Delayed congratulations to Kaitlyn on passing her Thesis Proposal Presentation!
Kaitlyn passed the exam on June 7th. She will be investigating matrix-free Monte Carlo methods for many-fermion systems and also developing a library of observables aimed to generate benchmarks and calculate the thermodynamics of neutron matter.
Congratulations to Kaitlyn and Yaqi on their recent awards!
Kaitlyn received our Department’s Hamilton award for summer support, and Yaqi received the Dean’s Graduate Fellowship from the College of Arts & Sciences, also for summer support.
Congratulations to Kaitlyn on passing her Master’s defense!
Really great work. The committee was impressed!!!
Congratulations to Yaqi on receiving a Dissertation Completion Fellowship!
From the Graduate School website: “Dissertation Completion Fellowships support doctoral students in the final year of their dissertation by enabling them to focus full time on research and writing.”
We’ve been (now officially) awarded NSF funding to study the thermodynamics of nuclei and nuclear matter!

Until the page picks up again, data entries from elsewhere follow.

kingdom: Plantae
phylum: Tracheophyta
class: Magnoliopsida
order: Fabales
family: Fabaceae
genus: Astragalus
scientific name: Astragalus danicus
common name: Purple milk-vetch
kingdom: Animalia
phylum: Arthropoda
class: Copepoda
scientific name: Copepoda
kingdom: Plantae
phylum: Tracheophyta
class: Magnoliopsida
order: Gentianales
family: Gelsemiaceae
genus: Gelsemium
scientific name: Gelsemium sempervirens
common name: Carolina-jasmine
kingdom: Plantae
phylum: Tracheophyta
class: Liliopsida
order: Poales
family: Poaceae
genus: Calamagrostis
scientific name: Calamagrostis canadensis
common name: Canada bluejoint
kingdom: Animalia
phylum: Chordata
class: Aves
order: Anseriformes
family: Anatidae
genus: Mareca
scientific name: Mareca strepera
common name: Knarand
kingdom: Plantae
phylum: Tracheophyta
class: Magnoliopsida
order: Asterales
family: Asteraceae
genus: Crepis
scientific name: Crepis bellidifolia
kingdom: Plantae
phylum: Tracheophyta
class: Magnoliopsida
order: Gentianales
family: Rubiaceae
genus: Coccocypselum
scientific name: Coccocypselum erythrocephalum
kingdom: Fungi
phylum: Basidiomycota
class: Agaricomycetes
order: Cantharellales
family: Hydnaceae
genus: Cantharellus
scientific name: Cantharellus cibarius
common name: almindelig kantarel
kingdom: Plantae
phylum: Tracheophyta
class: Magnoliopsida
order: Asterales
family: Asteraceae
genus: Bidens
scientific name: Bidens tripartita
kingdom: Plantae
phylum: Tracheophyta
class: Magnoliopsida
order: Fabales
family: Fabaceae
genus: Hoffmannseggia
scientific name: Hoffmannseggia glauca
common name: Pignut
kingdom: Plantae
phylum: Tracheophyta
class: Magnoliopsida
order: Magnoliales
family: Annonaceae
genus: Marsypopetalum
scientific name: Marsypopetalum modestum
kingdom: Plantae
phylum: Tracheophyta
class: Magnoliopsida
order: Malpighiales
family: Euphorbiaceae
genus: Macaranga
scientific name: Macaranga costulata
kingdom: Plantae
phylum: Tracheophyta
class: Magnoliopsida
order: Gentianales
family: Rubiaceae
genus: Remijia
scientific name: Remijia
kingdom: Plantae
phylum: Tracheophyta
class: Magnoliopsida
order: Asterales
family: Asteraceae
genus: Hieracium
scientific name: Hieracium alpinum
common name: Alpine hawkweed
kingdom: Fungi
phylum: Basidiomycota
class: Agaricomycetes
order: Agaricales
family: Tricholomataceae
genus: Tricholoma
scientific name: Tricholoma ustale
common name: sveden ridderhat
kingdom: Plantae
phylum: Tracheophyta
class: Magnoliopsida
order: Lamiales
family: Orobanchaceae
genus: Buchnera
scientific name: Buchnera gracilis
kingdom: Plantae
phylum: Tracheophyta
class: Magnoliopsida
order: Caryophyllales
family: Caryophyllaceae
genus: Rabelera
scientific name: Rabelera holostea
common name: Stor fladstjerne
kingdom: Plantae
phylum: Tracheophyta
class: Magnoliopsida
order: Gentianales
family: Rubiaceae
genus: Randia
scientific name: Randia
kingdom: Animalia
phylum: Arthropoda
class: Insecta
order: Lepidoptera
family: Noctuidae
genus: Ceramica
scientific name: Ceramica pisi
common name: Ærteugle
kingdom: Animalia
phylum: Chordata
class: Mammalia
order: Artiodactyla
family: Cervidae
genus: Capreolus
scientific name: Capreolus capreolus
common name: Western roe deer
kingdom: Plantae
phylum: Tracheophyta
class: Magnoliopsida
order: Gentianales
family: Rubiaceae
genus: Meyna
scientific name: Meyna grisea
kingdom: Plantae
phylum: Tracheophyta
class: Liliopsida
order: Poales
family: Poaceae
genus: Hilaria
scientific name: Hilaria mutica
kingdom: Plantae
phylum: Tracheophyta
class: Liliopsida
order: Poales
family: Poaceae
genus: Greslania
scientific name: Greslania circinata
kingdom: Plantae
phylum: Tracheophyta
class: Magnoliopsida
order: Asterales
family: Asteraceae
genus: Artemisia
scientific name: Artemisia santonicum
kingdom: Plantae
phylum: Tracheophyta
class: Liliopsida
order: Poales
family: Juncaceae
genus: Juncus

Here’s an excerpt from the “Intellectual Merit” section of the summary:
At least half of the heavy elements in the periodic table are believed to be generated by r-process nucleosynthesis in neutron star mergers (NSMs). Whether those are indeed the sites of the r-process is a central question in nuclear astrophysics. To answer it, the dynamical evolution of NSMs is studied in astrophysics simulations, whose main microscopic input is the thermal equation of state of dense nuclear matter. Calculating the latter poses a challenging quantum many-body problem. The overarching objective of this project is to face that challenge, starting with the finite-temperature thermodynamics of neutron matter, using the ab initio non-perturbative tools of non-relativistic lattice field theory combined with chiral effective theory interactions. Calculations of the pairing, superfluidity, and clustering properties are also proposed, as they impact the structure and thermal evolution of neutron stars. The same theoretical tools will provide quantitative insight into the density of states of finite nuclei in an ab initio fashion, which is a long-standing problem in nuclear physics and an input for nuclear reaction theory.